I have seen this statement: The dual space $C^{*}\left[a,b\right]$ of $C\left[a,b\right]$ is isometrically isomorphic to $BV_{0}\left[a,b\right]$. where $$BV_{0}\left[a,b\right]=\left\{ \alpha\in BV\left[a,b\right]|\alpha\left(a\right)=0,\alpha\text{ right-continuous on}\left(a,b\right)\right\} $$
Now I want to show:
For $T\in C^{*}\left[a,b\right]$, if there exists a $\alpha\in BV_{0}\left[a,b\right]$ such that $T=T_{\alpha}$. That is, $$T\left(f\right)=T_{\alpha}\left(f\right)=\int_{a}^{b}fd\alpha$$
for all $f\in C\left[a,b\right]$. then $\left\Vert T\right\Vert =T_{a}^{b}\left(\alpha\right)$. And if there exists $\alpha,\beta\in BV_{0}\left[a,b\right]$ such that $T=T_{\alpha}=T_{\beta}$. Then $\alpha=\beta$ on $\left[a,b\right]$.

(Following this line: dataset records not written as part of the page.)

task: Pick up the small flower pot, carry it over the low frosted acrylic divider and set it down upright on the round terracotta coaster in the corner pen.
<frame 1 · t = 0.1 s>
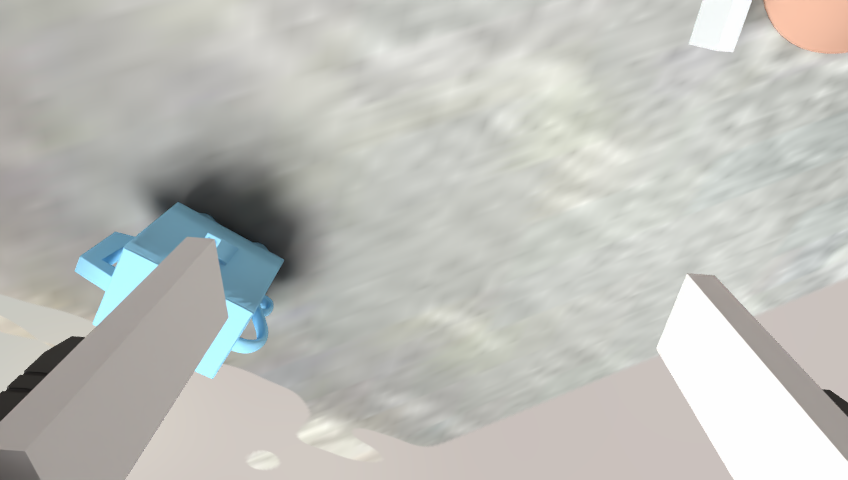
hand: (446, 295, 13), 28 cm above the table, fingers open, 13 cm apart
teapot: (216, 259, 46), on the table
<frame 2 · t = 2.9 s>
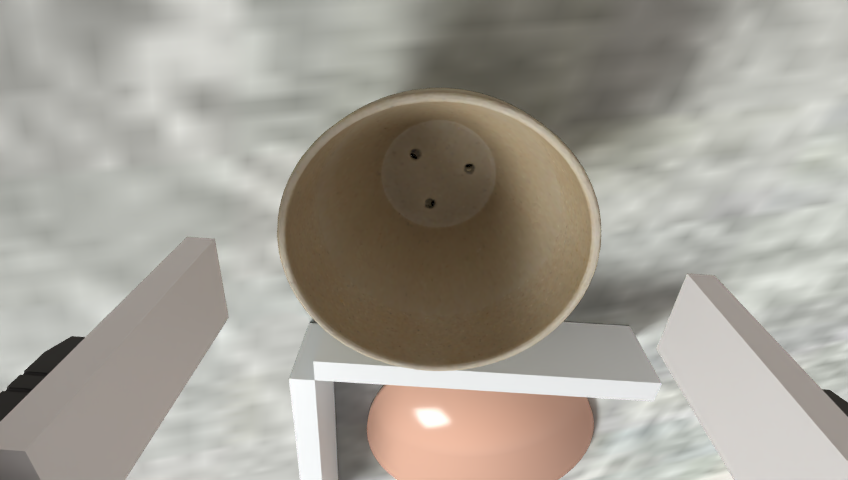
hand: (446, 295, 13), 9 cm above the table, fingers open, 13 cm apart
coaster: (478, 430, 29), on the table
flower pot: (436, 171, 21), on the table
acrylic walls: (479, 325, 25), resting in coaster
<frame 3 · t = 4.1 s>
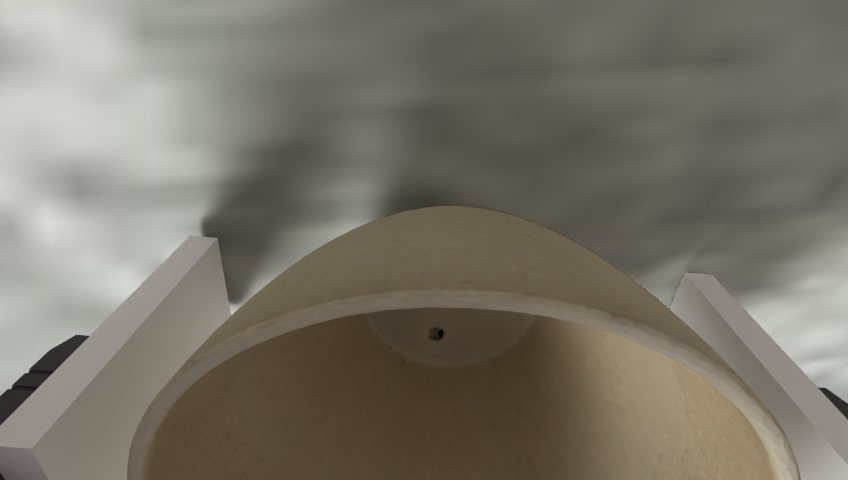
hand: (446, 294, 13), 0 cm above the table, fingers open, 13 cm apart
flower pot: (446, 285, 14), on the table
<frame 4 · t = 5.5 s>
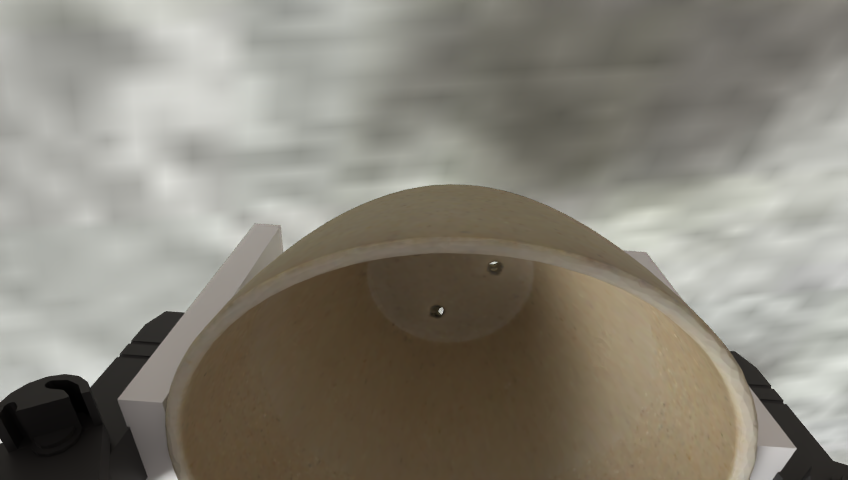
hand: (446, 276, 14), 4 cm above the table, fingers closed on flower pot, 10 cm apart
flower pot: (446, 266, 14), point 3 cm above the table, touching gripper
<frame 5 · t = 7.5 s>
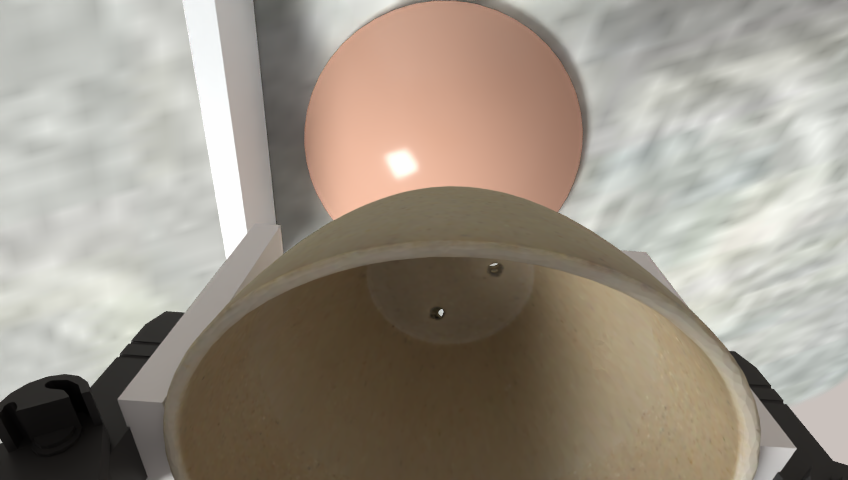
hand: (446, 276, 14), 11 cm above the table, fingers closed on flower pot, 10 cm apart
coaster: (442, 153, 24), on the table
flower pot: (446, 267, 14), point 11 cm above the table, touching gripper
when the fingers open (2 cm above the table, at t = 9.4 s): flower pot stays where it is, resting on coaster.
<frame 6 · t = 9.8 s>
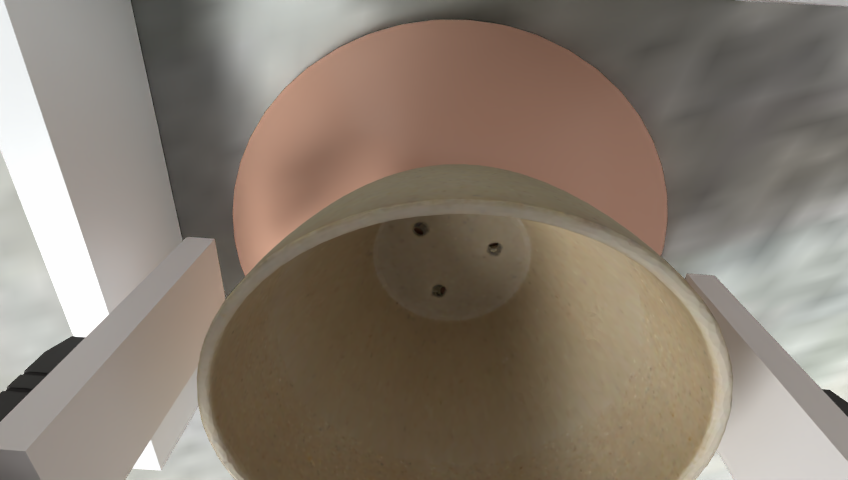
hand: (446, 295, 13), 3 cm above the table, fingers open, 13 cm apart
coaster: (445, 248, 16), on the table
flower pot: (448, 247, 15), resting on coaster
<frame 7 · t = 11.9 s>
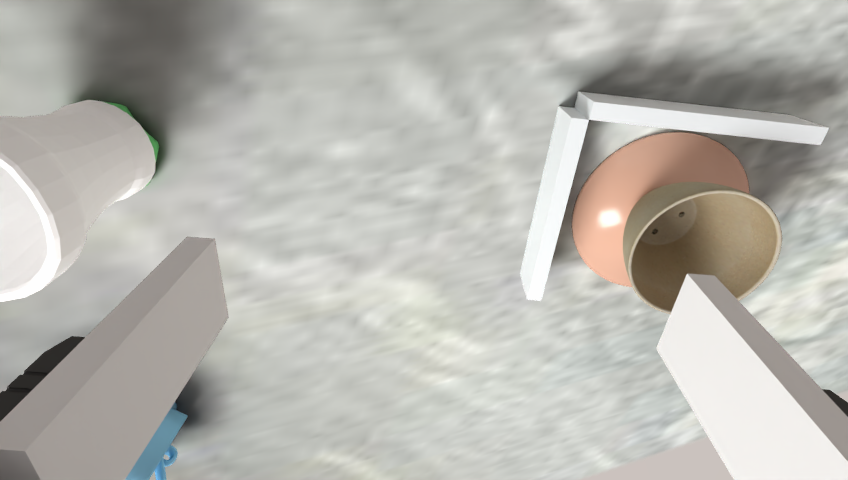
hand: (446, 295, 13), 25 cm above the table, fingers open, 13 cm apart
coaster: (656, 214, 39), on the table
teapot: (130, 407, 52), on the table
flower pot: (659, 214, 38), resting on coaster
cup 2: (118, 144, 38), on the table
acrylic walls: (681, 111, 35), resting in coaster
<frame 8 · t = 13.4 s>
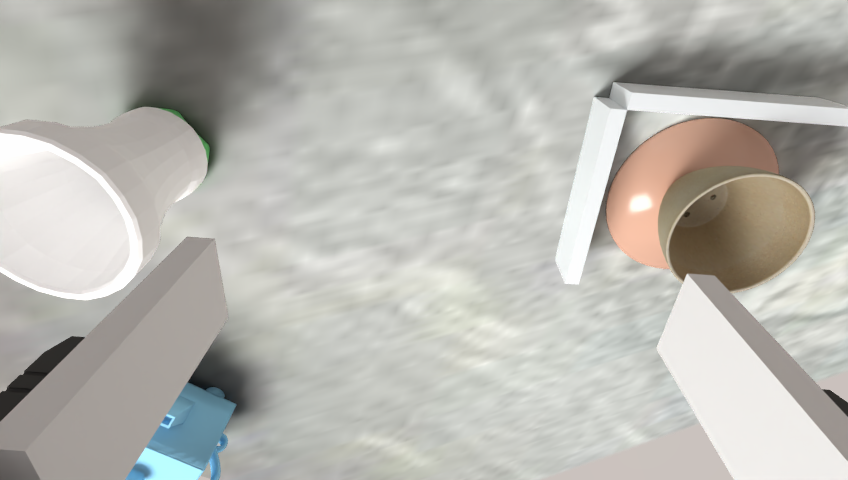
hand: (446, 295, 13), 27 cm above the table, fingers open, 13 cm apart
coaster: (688, 198, 40), on the table
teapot: (180, 398, 55), on the table
flower pot: (691, 197, 40), resting on coaster
cup 2: (170, 148, 40), on the table
acrylic walls: (713, 97, 36), resting in coaster
at the end: flower pot inside the target area on the coaster (0.1 cm from its centre), point 0.2 cm above the coaster's base; flower pot tilted 0°; the gripper is holding nothing — task done.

I have prove that $\left\Vert T_{\alpha}\right\Vert \le T_{a}^{b}\left(\alpha\right)$, but I have trouble proving $\left\Vert T_{\alpha}\right\Vert \geq T_{a}^{b}\left(\alpha\right)$ and the uniqueness, could anyone give some help?

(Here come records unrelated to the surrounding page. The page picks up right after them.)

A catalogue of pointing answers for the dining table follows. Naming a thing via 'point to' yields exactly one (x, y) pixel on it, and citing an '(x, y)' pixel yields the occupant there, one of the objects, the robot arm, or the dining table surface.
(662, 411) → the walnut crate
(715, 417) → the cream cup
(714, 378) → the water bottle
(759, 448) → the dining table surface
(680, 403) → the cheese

If you start with $T \in C[a,b]^*$, then you can extend $T$ to $S \in L^{\infty}[a,b]* $ in such a way that $\|S\| = \|T\|$. Then $S$ is defined on step functions such as $\chi_{[a,b]}$ and $\chi_{[a,b)}$, etc.. For any positive integer $N$, let $$ x_0 = a, \; x_1 = a+\frac{b-a}{N}, x_2=a+2\frac{b-a}{N},\cdots, x_N=b. $$ For any $f\in C[a,b]$ define $f_N$ to be $$ f_N = f(x_0)\chi_{[x_0,x_1)}+f(x_1)\chi_{[x_1,x_2)}+\cdots+f(x_{N-1})\chi_{[x_{N-1},x_N]}. $$ Then $f_N\rightarrow f$ in $L^{\infty}[a,b]$ as $N\rightarrow\infty$ because $f\in C[a,b]$. Define $\alpha(t)=S(\chi_{[a,t)})$ for $a \le t < b$ and let $\alpha(b)=S(1)$. Then $\alpha$ is of bounded variation and there are unimodular constants $c_n$ such that $$ \sum_{n=1}^{N}|\alpha(t_n)-\alpha(t_{n-1})|=\sum_{n=1}^{N-1}c_nS(\chi_{[t_{n-1},t_n)})+c_NS(\chi_{[t_{N-1},t_{N}]}) \\ = S\left(\sum_{n=1}^{N-1}c_n\chi_{[t_{n-1},t_{n})}+C_N\chi_{[t_{N-1},t_N]}\right) $$ Therefore, $$ \sum_{n=1}^{N}|\alpha(t_n)-\alpha(t_{n-1})| \le \|S\|=\|T\|. $$ So $\alpha$ is of bounded variation and $V_{a}^{b}(\alpha) \le \|T\|$. Furthermore, $$ T(f)=\lim_{N} S(f_N)=\lim_N \sum_{n=1}^{N}f(x_n)\Delta\alpha_n = \int_{a}^{b}f(t)d\alpha(t) \\ |T(f)| \le \|f\|_{C[a,b]}V_{a}^{b}(\alpha) \\ \|T\| \le V_{a}^{b}(\alpha). $$ So $\|T\|=V_a^b(\alpha)$. Modiffying $\alpha$ to be left- or right-continuous will not increase its variation, or the representation of $T(f)=\int_{a}^{b}fd\alpha$. So it still follows that $\|T\|=V_a^b(\tilde{\alpha})$, where $\tilde{\alpha}$ is left- or right- continuous.